Records shown:

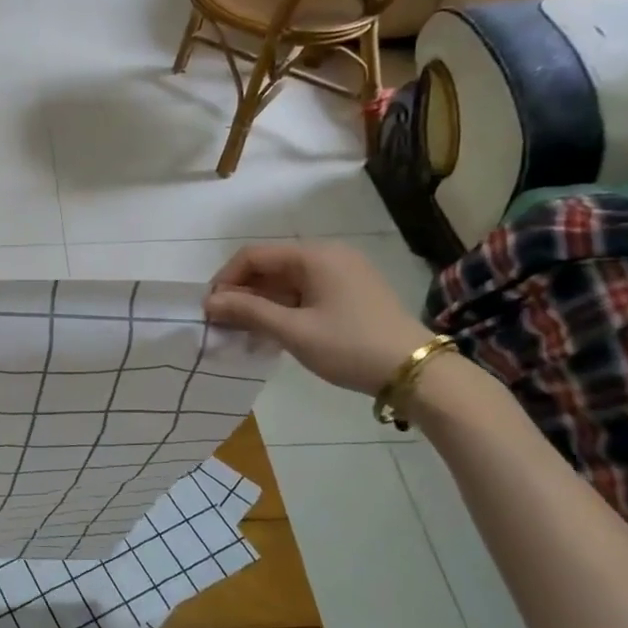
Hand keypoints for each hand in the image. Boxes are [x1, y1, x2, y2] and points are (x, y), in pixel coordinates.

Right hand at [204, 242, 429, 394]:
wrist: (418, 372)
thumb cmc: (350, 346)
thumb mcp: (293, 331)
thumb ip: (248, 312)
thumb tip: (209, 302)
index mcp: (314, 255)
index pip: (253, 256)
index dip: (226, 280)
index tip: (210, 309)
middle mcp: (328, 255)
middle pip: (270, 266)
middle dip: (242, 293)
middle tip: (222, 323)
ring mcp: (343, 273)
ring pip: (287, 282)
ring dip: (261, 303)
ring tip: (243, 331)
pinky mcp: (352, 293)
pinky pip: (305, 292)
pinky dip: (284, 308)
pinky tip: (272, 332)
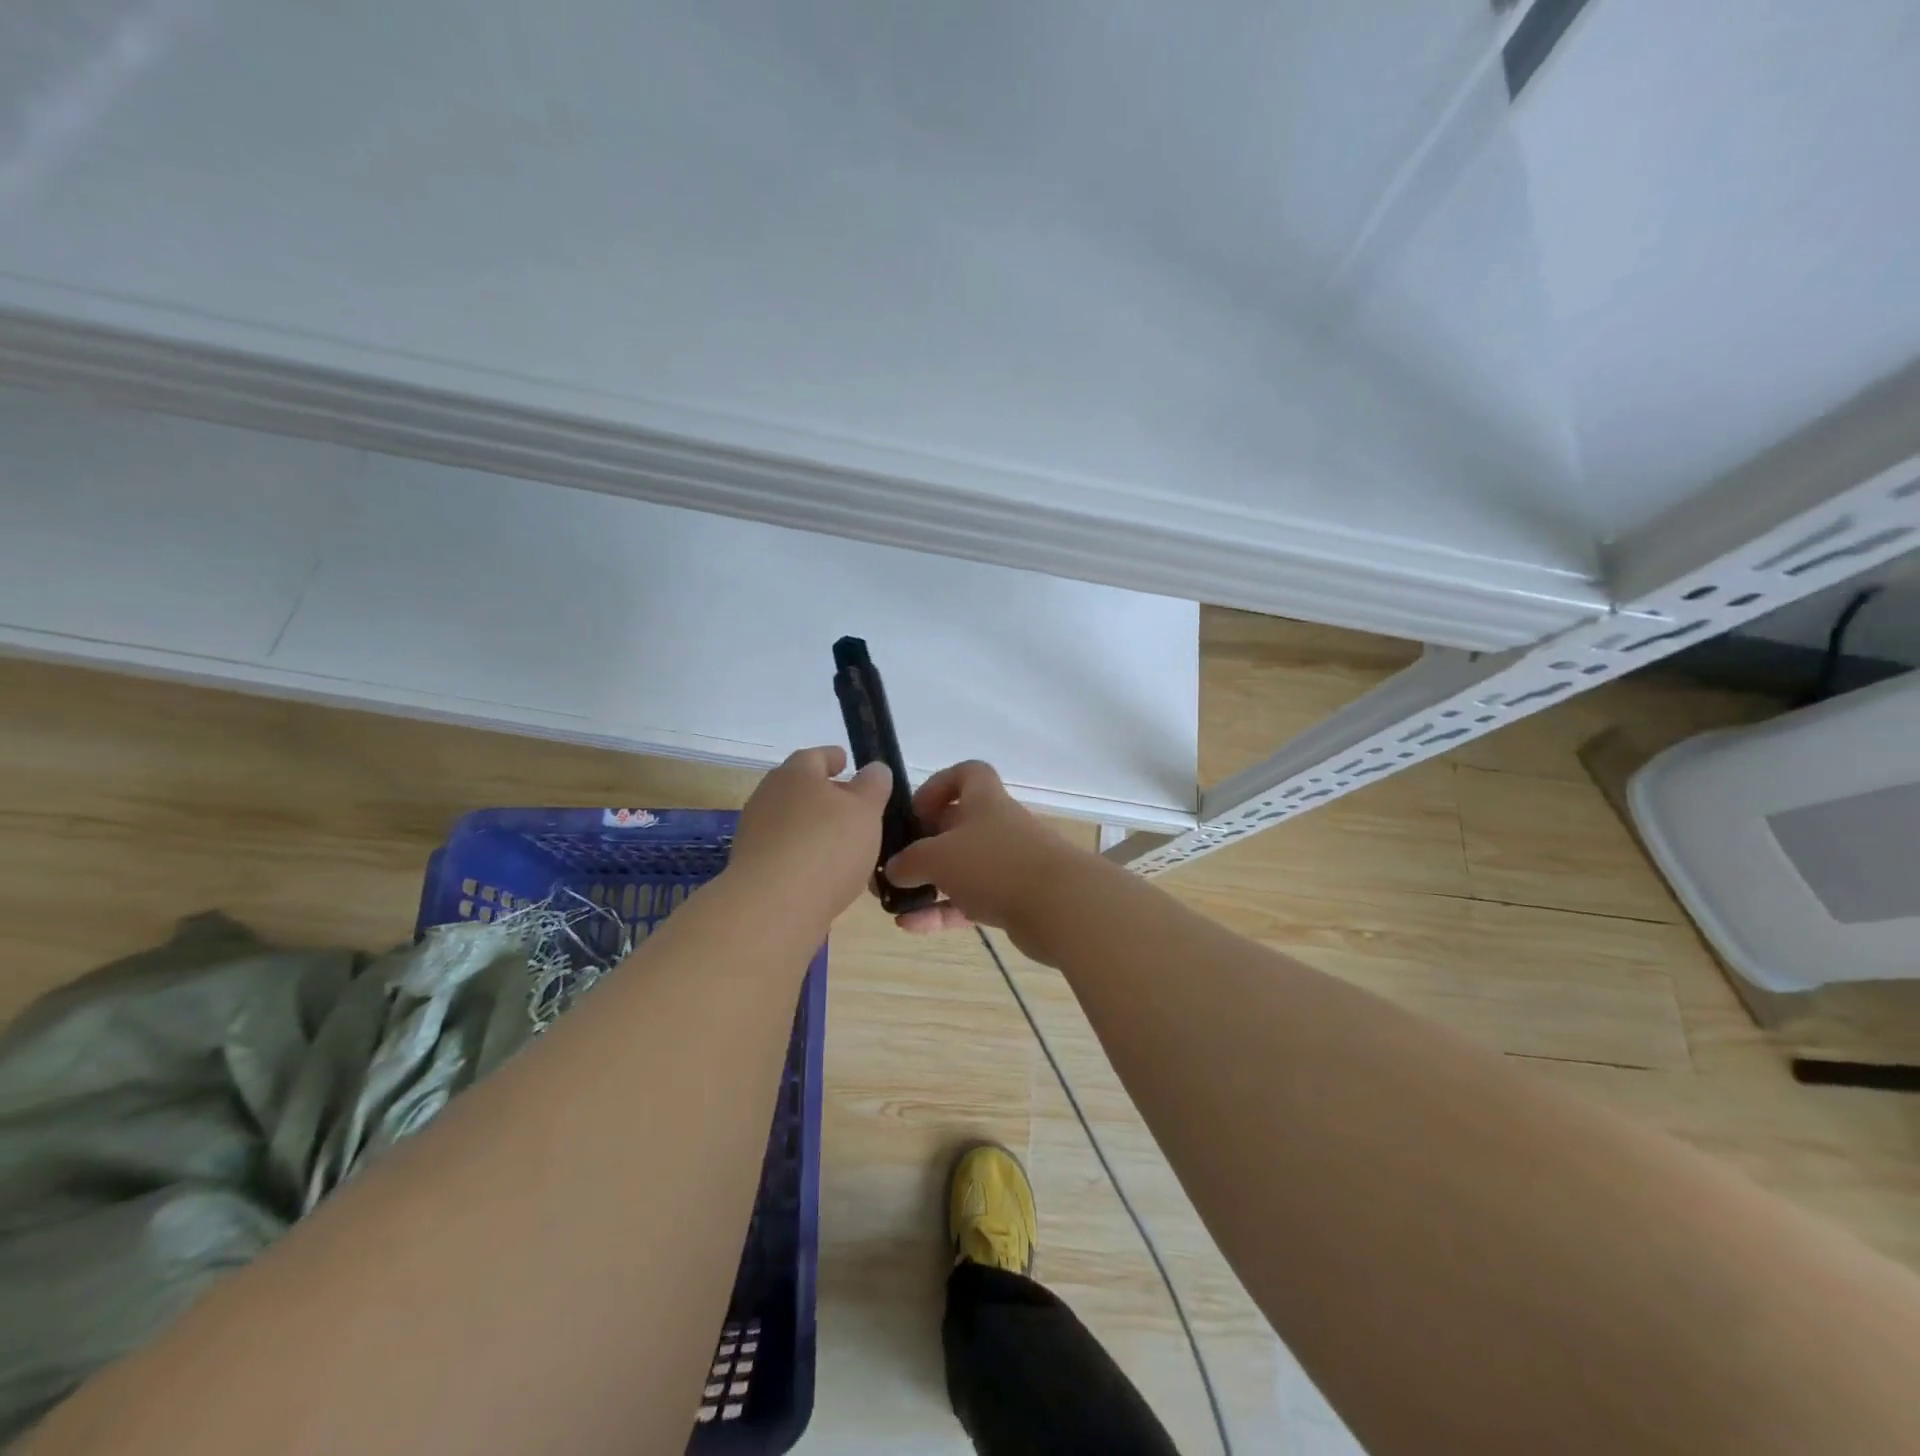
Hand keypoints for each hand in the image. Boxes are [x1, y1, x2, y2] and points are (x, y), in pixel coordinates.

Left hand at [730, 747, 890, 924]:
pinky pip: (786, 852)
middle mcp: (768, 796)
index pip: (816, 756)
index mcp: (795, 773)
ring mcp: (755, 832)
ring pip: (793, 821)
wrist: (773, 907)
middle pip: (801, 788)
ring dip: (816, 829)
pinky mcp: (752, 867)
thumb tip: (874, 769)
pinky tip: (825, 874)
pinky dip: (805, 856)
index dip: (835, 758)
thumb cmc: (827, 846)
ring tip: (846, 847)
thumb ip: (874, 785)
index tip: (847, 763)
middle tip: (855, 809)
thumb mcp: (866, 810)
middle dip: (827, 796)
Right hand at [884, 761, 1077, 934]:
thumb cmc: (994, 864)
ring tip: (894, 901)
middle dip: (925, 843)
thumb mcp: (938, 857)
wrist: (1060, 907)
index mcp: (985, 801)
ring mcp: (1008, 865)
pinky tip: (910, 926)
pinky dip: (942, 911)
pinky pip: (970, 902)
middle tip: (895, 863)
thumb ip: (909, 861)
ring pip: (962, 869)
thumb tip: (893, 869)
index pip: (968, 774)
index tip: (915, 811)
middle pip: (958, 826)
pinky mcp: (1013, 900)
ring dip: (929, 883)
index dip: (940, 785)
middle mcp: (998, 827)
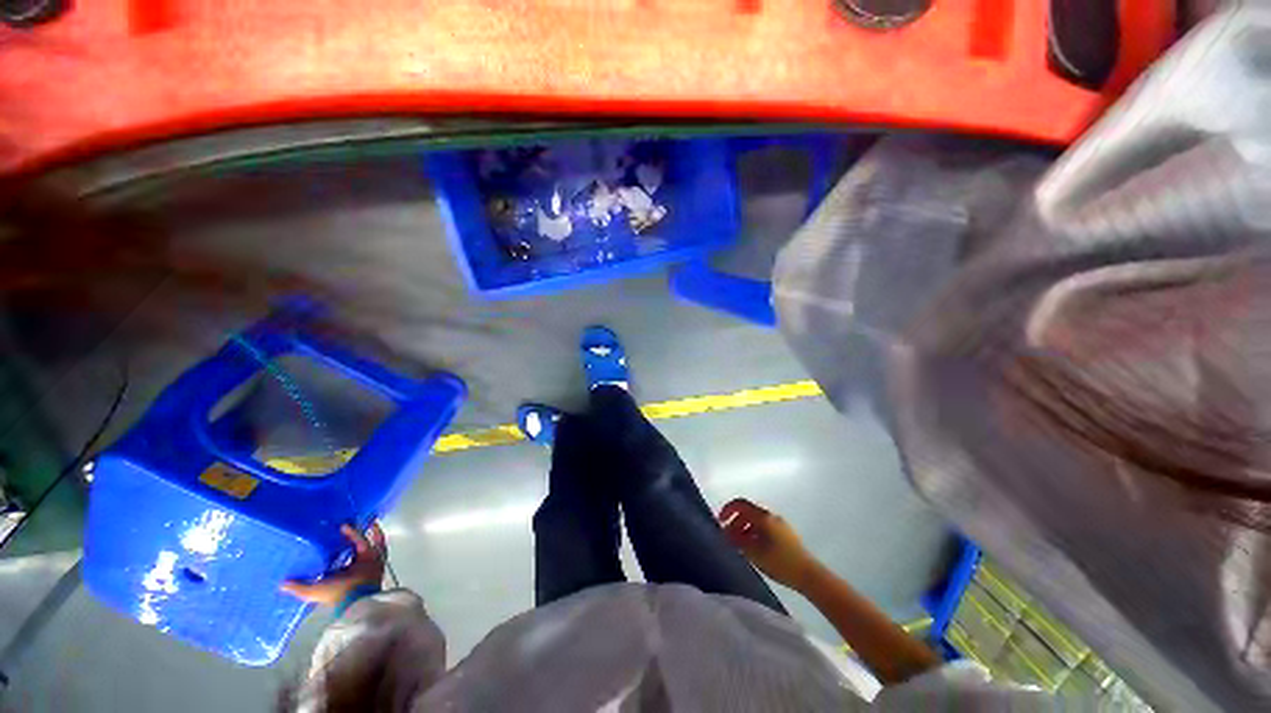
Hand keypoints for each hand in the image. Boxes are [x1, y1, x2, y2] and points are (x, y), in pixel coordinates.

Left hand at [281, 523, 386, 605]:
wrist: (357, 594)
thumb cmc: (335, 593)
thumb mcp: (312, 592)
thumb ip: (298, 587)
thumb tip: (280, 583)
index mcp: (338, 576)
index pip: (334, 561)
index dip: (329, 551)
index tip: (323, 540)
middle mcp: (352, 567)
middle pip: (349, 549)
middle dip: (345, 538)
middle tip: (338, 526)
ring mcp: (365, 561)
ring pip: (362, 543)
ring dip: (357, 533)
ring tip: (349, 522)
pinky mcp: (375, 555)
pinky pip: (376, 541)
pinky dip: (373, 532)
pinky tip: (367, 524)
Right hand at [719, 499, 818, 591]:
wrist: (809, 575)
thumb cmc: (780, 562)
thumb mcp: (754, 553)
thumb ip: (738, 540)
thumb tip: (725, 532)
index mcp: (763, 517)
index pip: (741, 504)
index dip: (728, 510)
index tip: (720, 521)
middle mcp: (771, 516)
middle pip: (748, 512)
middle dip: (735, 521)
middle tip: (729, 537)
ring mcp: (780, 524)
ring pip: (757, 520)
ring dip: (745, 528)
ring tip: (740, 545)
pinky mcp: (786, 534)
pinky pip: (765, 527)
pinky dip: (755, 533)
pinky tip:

What you have to do: Reprint each of the records exactly and skip the images.

Result:
Hand keypoints for each hand in the image. Boxes are [x1, y1, x2, y2] and points are (x, y), in pixel coordinates.

Right hand at [204, 242, 429, 394]:
wrist: (418, 372)
thumb cmc: (350, 346)
thumb mcp: (293, 331)
thumb ip: (248, 312)
thumb tip: (209, 302)
index mcp: (314, 255)
index pip: (253, 256)
index dip: (226, 280)
index tip: (210, 309)
middle mcp: (328, 255)
middle pip: (270, 266)
middle dip: (242, 293)
middle tip: (222, 323)
ring mcp: (343, 273)
ring pip: (287, 282)
ring dip: (261, 303)
ring tip: (243, 331)
pinky mcp: (352, 293)
pinky pip: (305, 292)
pinky dip: (284, 308)
pinky tip: (272, 332)
Hand keypoints for each hand in the image. Boxes are [x1, y1, x2, y2] and points are (x, y), in pixel coordinates.

Left hand at [730, 747, 890, 924]:
pinky pip: (786, 852)
middle mcp: (768, 796)
index pip: (816, 756)
index mcp: (795, 773)
ring mcp: (755, 832)
ring pip: (793, 821)
wrist: (773, 907)
middle pip: (801, 788)
ring dip: (816, 829)
pinky mcp: (752, 867)
thumb tip: (874, 769)
pinky tip: (825, 874)
pinky dip: (805, 856)
index dip: (835, 758)
thumb cmc: (827, 846)
ring tip: (846, 847)
thumb ip: (874, 785)
index tip: (847, 763)
middle tip: (855, 809)
thumb mcp: (866, 810)
middle dip: (827, 796)
Right hand at [884, 761, 1077, 934]:
thumb cmc: (994, 864)
ring tip: (894, 901)
middle dip: (925, 843)
thumb mcp: (938, 857)
wrist: (1060, 907)
index mcp: (985, 801)
ring mcp: (1008, 865)
pinky tip: (910, 926)
pinky dip: (942, 911)
pinky pip: (970, 902)
middle tip: (895, 863)
thumb ip: (909, 861)
ring pip: (962, 869)
thumb tip: (893, 869)
index pip: (968, 774)
index tip: (915, 811)
middle pip: (958, 826)
pinky mcp: (1013, 900)
ring dip: (929, 883)
index dip: (940, 785)
middle mcp: (998, 827)
Hand keypoints for each hand in the image. Boxes are [x1, y1, x2, y2] and points are (x, y), in pixel coordinates.

Left hand at [281, 523, 386, 605]:
wrist: (357, 594)
thumb cmc: (335, 593)
thumb mcp: (312, 592)
thumb ip: (298, 587)
thumb tip: (280, 583)
index mcp: (338, 576)
index pip: (334, 561)
index dip: (329, 551)
index tip: (323, 540)
middle mcp: (352, 567)
middle pip: (349, 549)
middle dip: (345, 538)
middle tip: (338, 526)
ring mcp: (365, 561)
ring pip: (362, 543)
ring dip: (357, 533)
ring tip: (349, 522)
pinky mcp: (375, 555)
pinky pip: (376, 541)
pinky dip: (373, 532)
pinky tip: (367, 524)
Right hand at [719, 499, 818, 591]:
wrist: (809, 575)
thumb cmc: (780, 562)
thumb mcp: (754, 553)
thumb ip: (738, 540)
thumb tip: (725, 532)
index mcp: (763, 517)
index pip: (741, 504)
index dip: (728, 510)
index tip: (720, 521)
middle mcp: (771, 516)
middle pip: (748, 512)
middle dip: (735, 521)
middle tip: (729, 537)
ring mcp: (780, 524)
ring pip: (757, 520)
ring dip: (745, 528)
ring tip: (740, 545)
pinky mcp: (786, 534)
pinky pip: (765, 527)
pinky dip: (755, 533)
pinky tip:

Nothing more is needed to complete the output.